Nove citazioni da “Il regno”
Una raccolta di frasi, un po' dell'autore Emmanuel Carrère e un po' bibliche, per far conversazione a cena
Secondo Nietzsche gli individui vengono giudicati – e, al contrario di quanto dice Gesù, bisogna giudicarli – in base alla capacità che hanno di non raccontarsi storie, di amare la realtà e non le consolatorie invenzioni di cui loro stessi la rivestono.
Anche se non si fa tutta la strada, è bello poter indicare agli altri la direzione.
È come quando uno dice di essere apolitico: significa soltanto che è di destra.
Chi si esalta sarà umiliato e chi si umilia sarà esaltato.
La verità abbia sempre un piede nel campo avversario.
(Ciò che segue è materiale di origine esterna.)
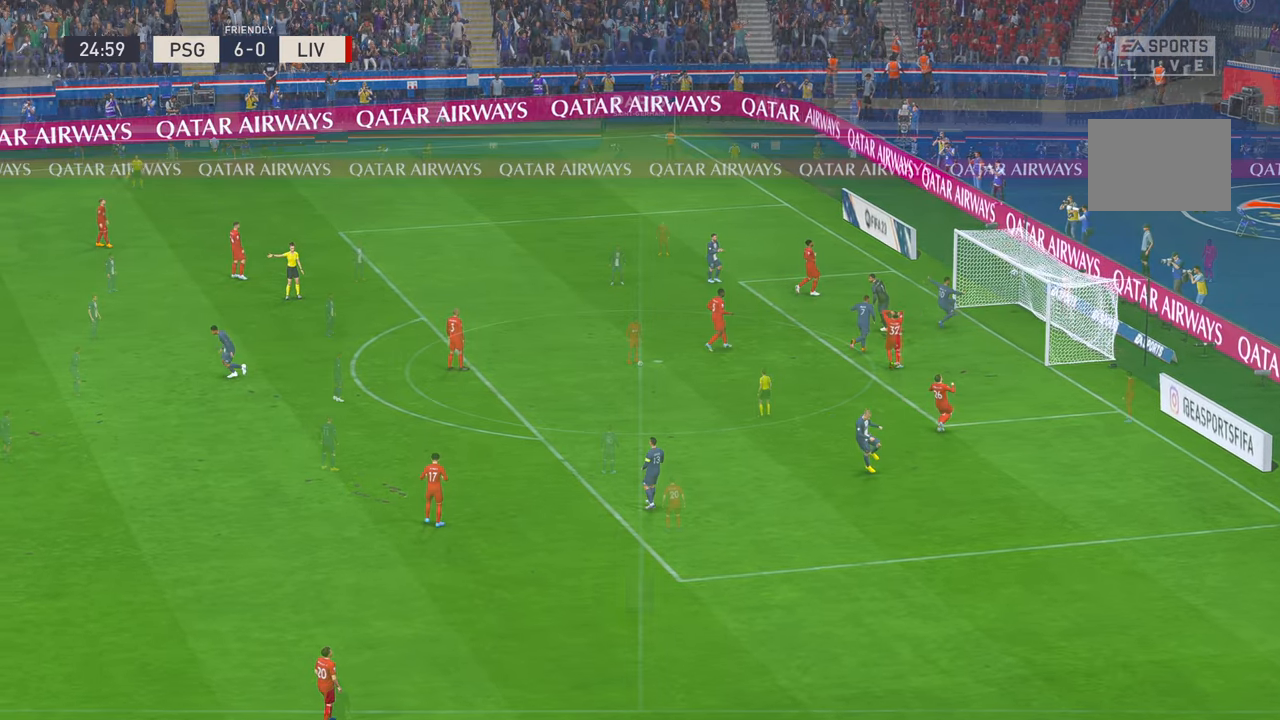
{"dt_ms": 1000, "buttons": ["R2", "DPAD_UP"], "left_stick": "center", "right_stick": "center"}
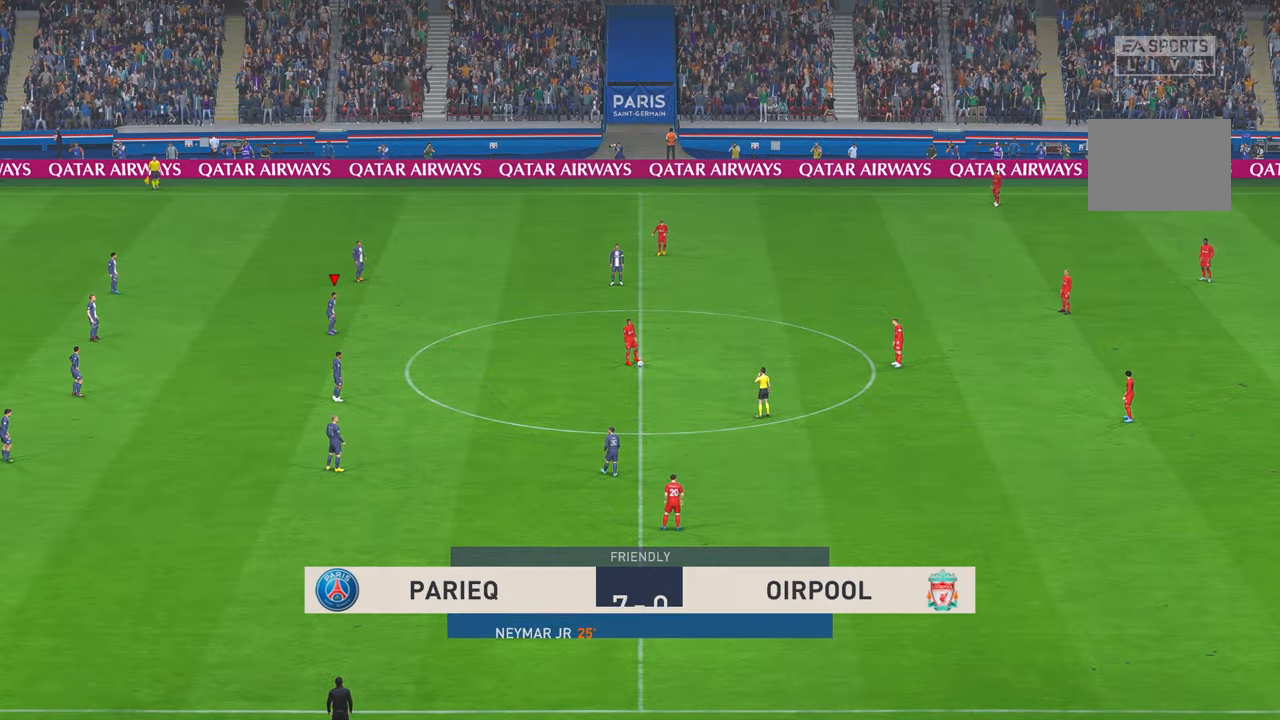
{"dt_ms": 500, "buttons": ["R2"], "left_stick": "down", "right_stick": "center", "events": [[83, "DPAD_UP", "up"], [83, "left_stick", "down"]]}
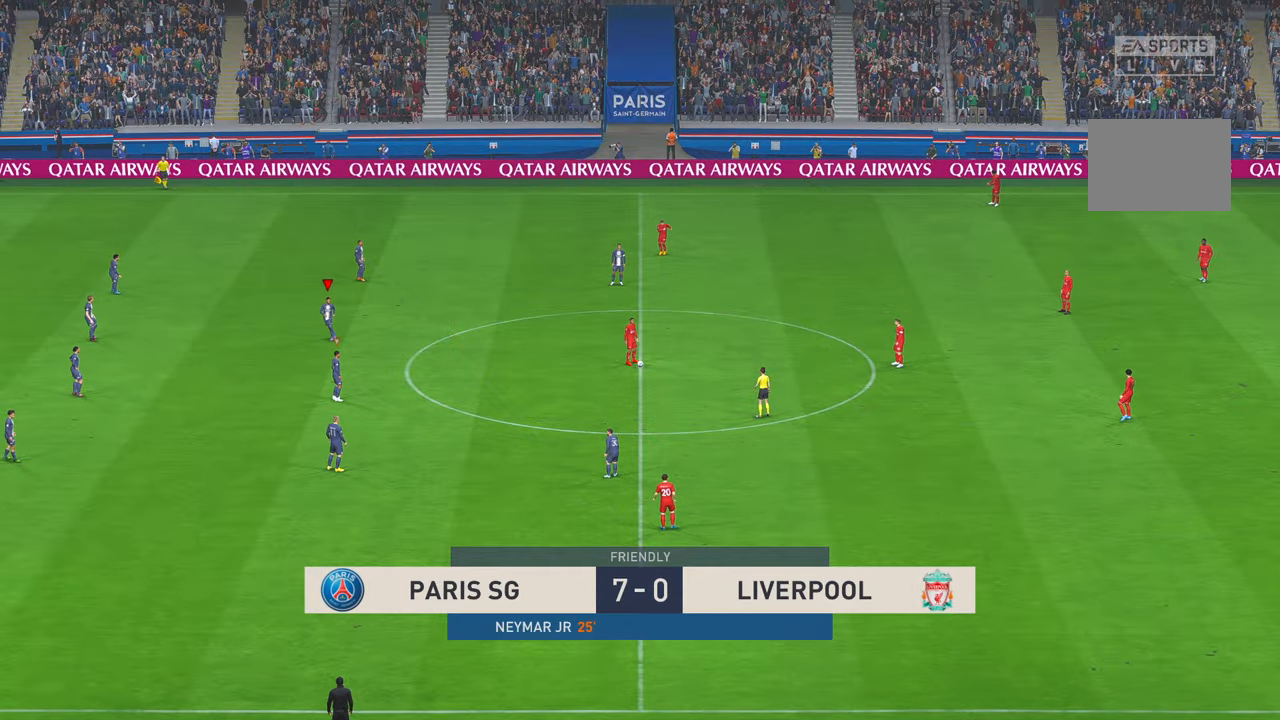
{"dt_ms": 500, "buttons": ["R2"], "left_stick": "down-right", "right_stick": "center", "events": [[67, "left_stick", "down-right"]]}
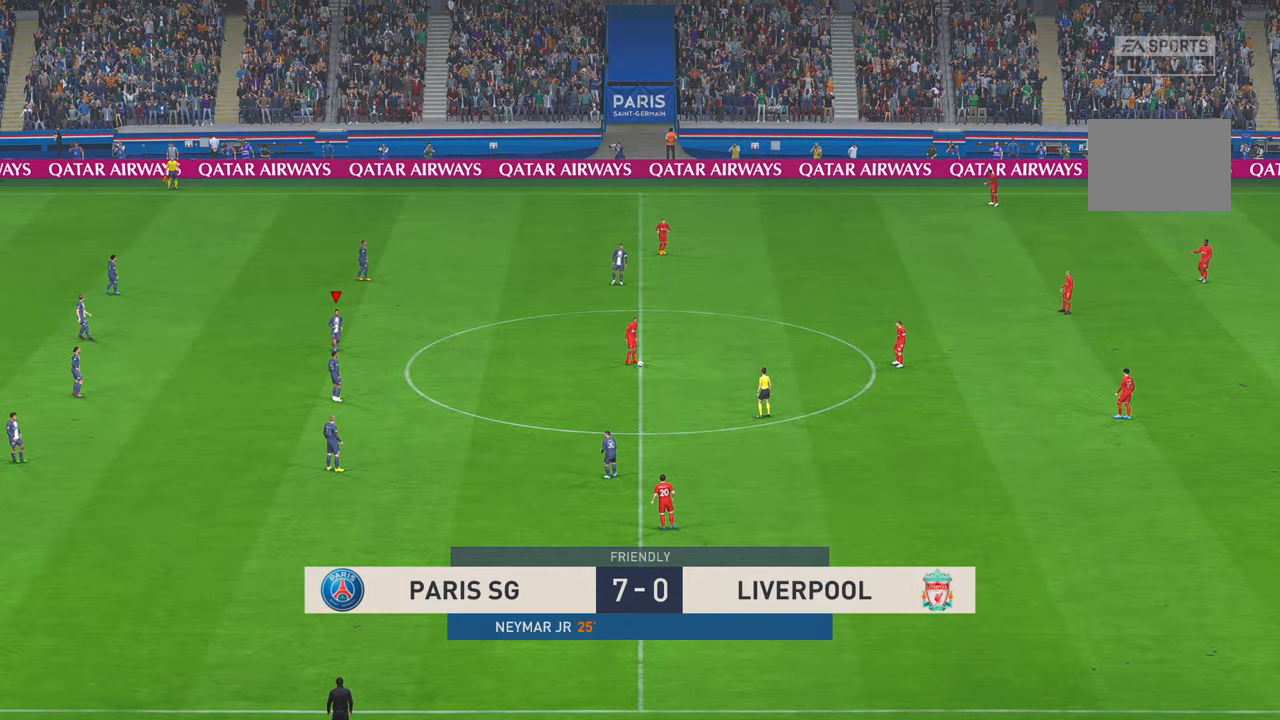
{"dt_ms": 500, "buttons": ["R2"], "left_stick": "right", "right_stick": "center", "events": [[500, "left_stick", "right"]]}
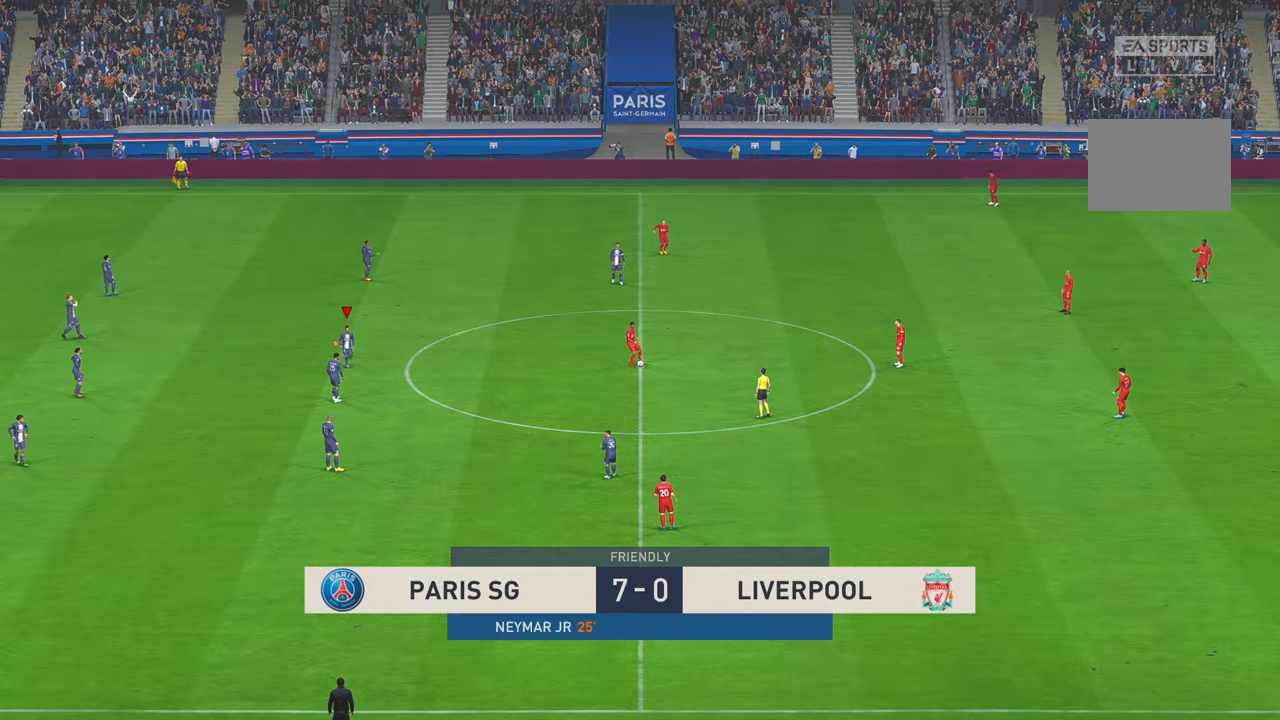
{"dt_ms": 500, "buttons": ["R2"], "left_stick": "right", "right_stick": "center", "events": []}
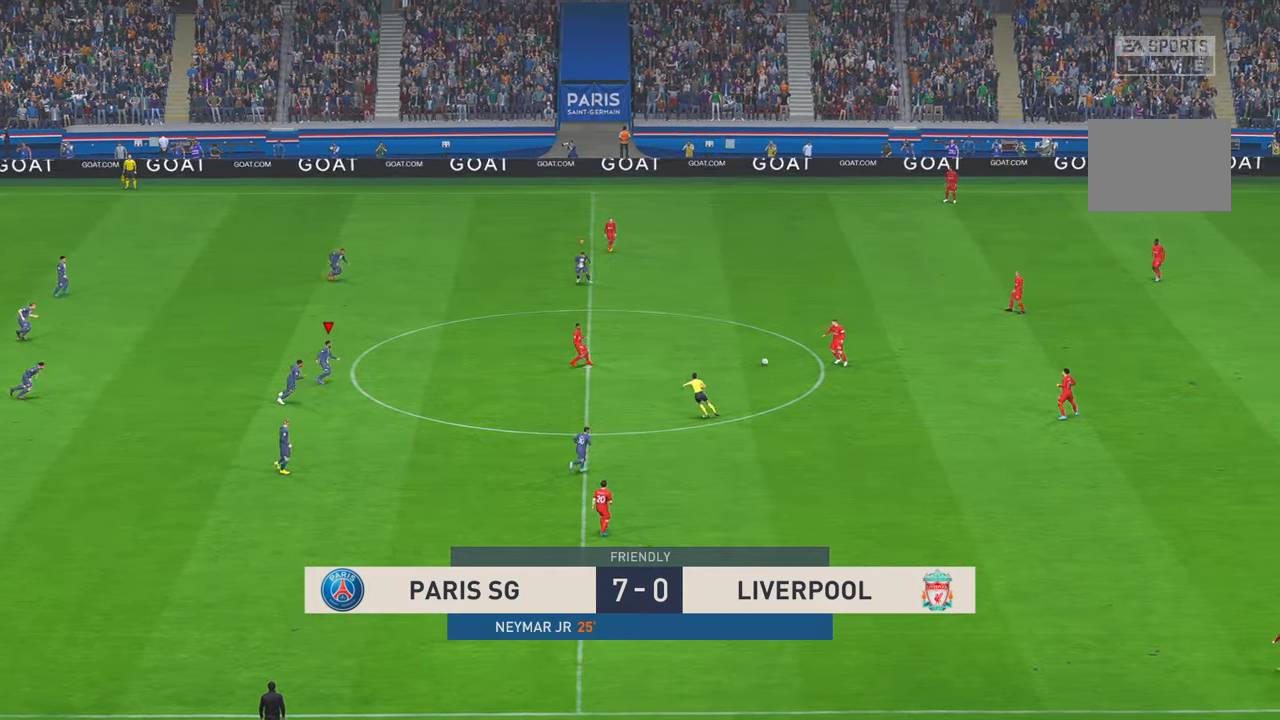
{"dt_ms": 500, "buttons": ["R2", "START"], "left_stick": "right", "right_stick": "center", "events": [[483, "START", "down"]]}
«Tu vieni a farci la lezione. Ma metti in pratica quello che dici?», risponde: «Io sono un malato, e non cercherò di farmi passare per il medico. Come se giacessi in un letto del medesimo ospedale, chiacchiero con te del nostro male comune, e condivido con te i farmaci, per quel che possono valere».
Quello che lo stoicismo chiama meditatio. Hervé la descrive nel suo libro come «un paziente e meticoloso spionaggio di sé da parte di sé», e Paul Veyne in un altro modo, molto divertente: «Uno stoico che mangia fa tre cose: mangia, si osserva mentre mangia, ne fa una piccola epopea». A forza di meditatio, lo stoico realizzato, come il buddhista realizzato, non decide più. Sfugge alla necessità perché vuole ciò a cui essa lo costringe. Seneca, modesto come sempre: «Non obbedisco al dio: sono d’accordo con lui».
Neanche in me la bontà è innata: anch’io devo fare uno sforzo, perché so che al di fuori di essa non c’è niente che valga la pena, e per questo ritengo di essere ancora più meritevole.
Sono libero d’inventare a patto di dire che invento e di segnalare con lo stesso scrupolo di Renan cosa è certo, cosa è probabile, cosa è possibile e, prima di arrivare a cos’è categoricamente escluso, cosa non è impossibile, territorio in cui si muove gran parte di questo libro.